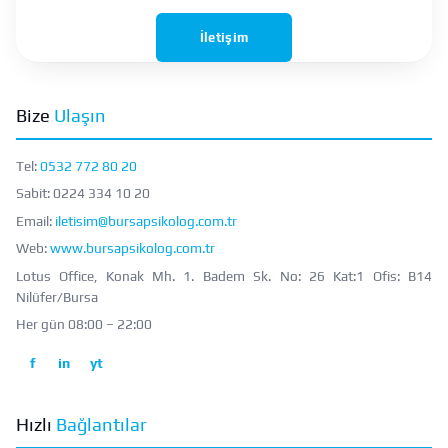
İletişim
Bize
Ulaşın
Tel:
0532 772 80 20
Sabit:
0224 334 10 20
Email:
iletisim@bursapsikolog.com.tr
Web:
www.bursapsikolog.com.tr
Lotus Office, Konak Mh. 1. Badem Sk. No: 26 Kat:1 Ofis: B14
Nilüfer/Bursa
Her gün 08:00 – 22:00
f
in
yt
Hızlı
Bağlantılar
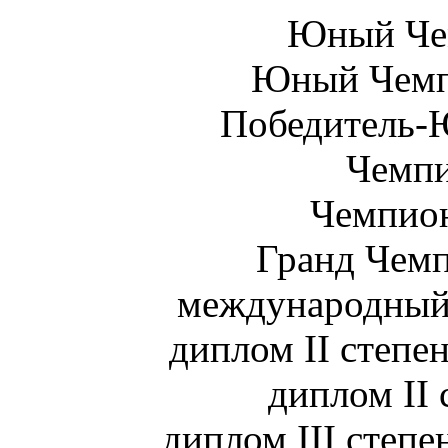
Юный Че
Юный Чемп
Победитель-
Чемпи
Чемпион
Гранд Чемп
международный 
диплом II степен
диплом II 
диплом III степе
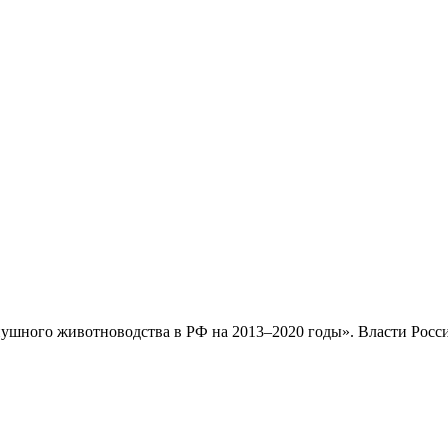
пушного животноводства в РФ на 2013–2020 годы». Власти Росс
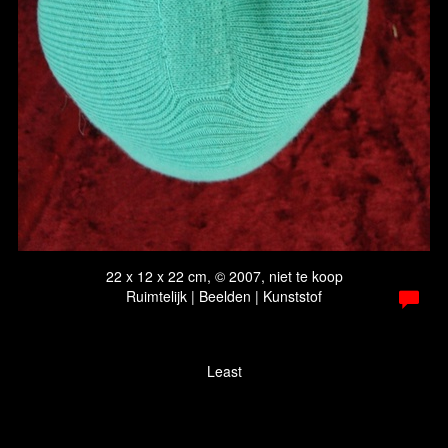
22 x 12 x 22 cm, © 2007, niet te koop
Ruimtelijk | Beelden | Kunststof
Least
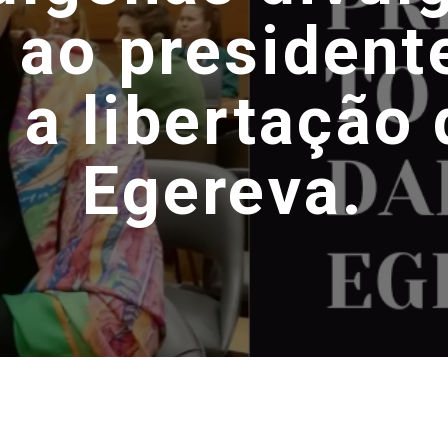
 ao president
 a libertação 
Egereva.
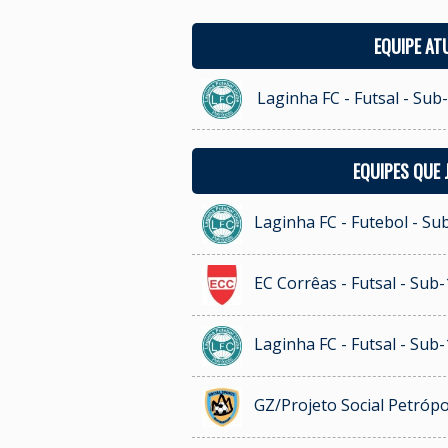
EQUIPE AT
Laginha FC - Futsal - Sub
EQUIPES QUE
Laginha FC - Futebol - Su
EC Corrêas - Futsal - Sub-
Laginha FC - Futsal - Sub-
GZ/Projeto Social Petrópol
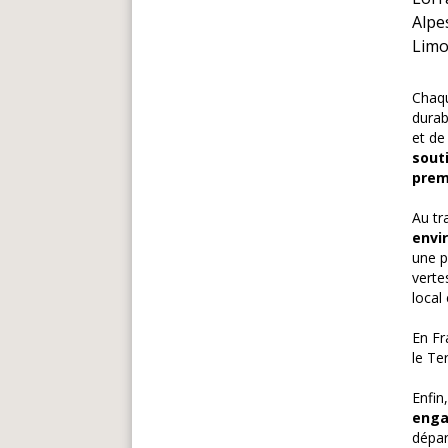
Alpe
Limo
Chaqu
durab
et de
sout
prem
Au tr
envi
une p
verte
local
En Fr
le Te
Enfin
enga
dépar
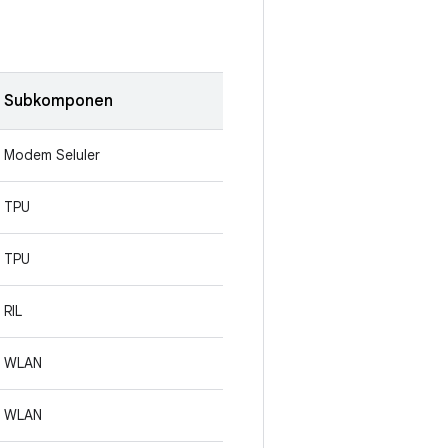
Subkomponen
Modem Seluler
TPU
TPU
RIL
WLAN
WLAN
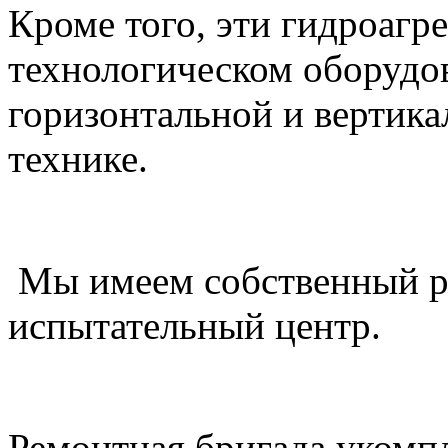
Кроме того, эти гидроагр
технологическом оборудо
горизонтальной и вертика
технике.
Мы имеем собственный р
испытательный центр.
Ремонтная бригада укомп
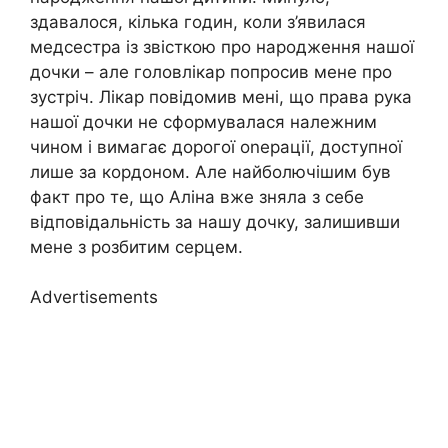
здавалося, кілька годин, коли з’явилася
медсестра із звісткою про народження нашої
дочки – але головлікар попросив мене про
зустріч. Лікар повідомив мені, що права рука
нашої дочки не сформувалася належним
чином і вимагає дорогої оnерації, доступної
лише за кордоном. Але найболючішим був
факт про те, що Аліна вже зняла з себе
відповідальність за нашу дочку, залишивши
мене з розбитим серцем.
Advertisements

[What to produce] Take the line containing "чином і вимагає дорогої оnерації, доступної" and each line after it up to the last line of the listing, and print them exactly.

[Answer space]
чином і вимагає дорогої оnерації, доступної
лише за кордоном. Але найболючішим був
факт про те, що Аліна вже зняла з себе
відповідальність за нашу дочку, залишивши
мене з розбитим серцем.
Advertisements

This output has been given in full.